Inconsistencies in Reporting U.S. Trade Data?

by: Mark J. Perry

The BEA released data Tuesday on the "U.S. Net International Investment Position at Yearend 2010" with these highlights:

  • The U.S. net international investment position at year end 2010 was -$2,471.0 billion, as the value of foreign investments in the United States ($22,786 billion) continued to exceed the value of U.S. investments abroad ($20,315 billion).
  • There was a -$74.6 billion change in the U.S. net investment position from yearend 2009 to yearend 2010 that primarily reflected net foreign acquisitions of financial assets in the United States that exceeded net U.S. acquisitions of financial assets abroad.
  • Foreign acquisitions of financial assets in the United States were $1,245.7 billion in 2010, up substantially from $335.8 billion in 2009.
  • U.S. acquisitions of financial assets abroad were $1,005.2 billion in 2010, up substantially from $139.3 billion in 2009.
This analysis seems to depart from the way the BEA calculates trade data in the following way:

1. When U.S. imports (cash out) exceed exports (cash in), it gets reported by the BEA as a "trade deficit" because the accounting logic is based on following the cash, and not the goods. Because the "cash out" for imports is greater than the "cash in" for exports, there is a "net cash outflow" from the U.S. to our trading partners, and we call this a "trade deficit."

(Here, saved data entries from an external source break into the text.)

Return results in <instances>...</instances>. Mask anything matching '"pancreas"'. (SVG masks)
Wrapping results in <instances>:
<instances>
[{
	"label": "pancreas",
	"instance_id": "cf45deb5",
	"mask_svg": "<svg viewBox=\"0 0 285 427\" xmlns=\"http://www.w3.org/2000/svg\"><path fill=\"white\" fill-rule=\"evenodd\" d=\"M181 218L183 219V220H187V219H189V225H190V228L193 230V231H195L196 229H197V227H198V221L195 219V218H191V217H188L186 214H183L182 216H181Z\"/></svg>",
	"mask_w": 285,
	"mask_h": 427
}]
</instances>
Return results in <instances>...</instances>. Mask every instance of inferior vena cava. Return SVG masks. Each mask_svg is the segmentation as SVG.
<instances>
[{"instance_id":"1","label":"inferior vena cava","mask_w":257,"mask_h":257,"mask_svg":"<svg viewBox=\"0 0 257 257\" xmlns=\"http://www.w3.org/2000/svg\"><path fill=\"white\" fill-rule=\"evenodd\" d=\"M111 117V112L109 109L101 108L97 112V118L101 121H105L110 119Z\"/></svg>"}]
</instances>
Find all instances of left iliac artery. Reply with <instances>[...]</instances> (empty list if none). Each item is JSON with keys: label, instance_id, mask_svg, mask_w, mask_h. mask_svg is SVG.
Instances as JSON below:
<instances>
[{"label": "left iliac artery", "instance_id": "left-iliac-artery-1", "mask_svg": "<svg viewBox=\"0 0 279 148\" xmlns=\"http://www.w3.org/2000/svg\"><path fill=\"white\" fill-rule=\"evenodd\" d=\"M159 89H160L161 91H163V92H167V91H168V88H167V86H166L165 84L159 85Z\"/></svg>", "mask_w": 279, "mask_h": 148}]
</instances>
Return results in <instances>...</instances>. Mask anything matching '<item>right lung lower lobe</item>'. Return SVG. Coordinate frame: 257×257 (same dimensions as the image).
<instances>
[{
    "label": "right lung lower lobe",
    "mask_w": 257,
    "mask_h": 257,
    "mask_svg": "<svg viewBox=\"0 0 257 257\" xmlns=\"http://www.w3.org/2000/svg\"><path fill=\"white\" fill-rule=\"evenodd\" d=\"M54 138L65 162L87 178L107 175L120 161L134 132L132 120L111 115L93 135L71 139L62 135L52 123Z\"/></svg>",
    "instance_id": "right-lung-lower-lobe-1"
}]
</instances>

2. When the BEA calculates the international investment position, it seems to depart from following the cash, and switches to following the assets. The fact that the value of foreign investments in the United States ($22,786 billion) exceeds the value of U.S. investments abroad ($20,315 billion) means that there has been a net inflow, or capital surplus, into the U.S. of $2,471 billion. And yet the BEA reports this as a negative -$2,471 billion because of the switch from following the cash (+$2,471 billion inflow) to following who ends up with the assets.
Likewise, the BEA reports a -$74.6 billion annual change in the U.S. net investment position for 2010 because of a $74.6 billion capital inflow, or as the BEA stated because "net foreign acquisitions of financial assets in the United States exceeded net U.S. acquisitions of financial assets abroad" last year.
Why the switch from following where the cash ends up (and not goods) when reporting trade data for the U.S., to following where the asset ownership ends up (and not the cash) when reporting the net international investment position for the U.S.?
If the government reported trade statistics the way it reports our net investment position, the BEA would follow where the goods end up and not where the cash ends up. In that case, it seems like the BEA would report our "trade deficit" instead as a "trade surplus." Reason? We acquire more output produced in foreign countries in a given quarter or year than the output our trading partners acquire that was produced in the U.S. during that time period. In terms of which country ends up with the most "stuff" on net, the U.S. would be running a "trade/stuff/output surplus," and not a deficit. It's only because the BEA tracks which country ends up with the most "money" on net, and not the most "goods" on net, that the BEA reports a "trade deficit" for the U.S.

Alternatively, if the BEA reported the U.S. net international investment position the way it reports trade data, shouldn't it be reporting a positive $2,471 billion net investment position overall and a positive $74.6 surplus for 2010?

The BEA is apparently reporting the the U.S. currently has both a "trade deficit" and an "international investment" deficit? How can that be?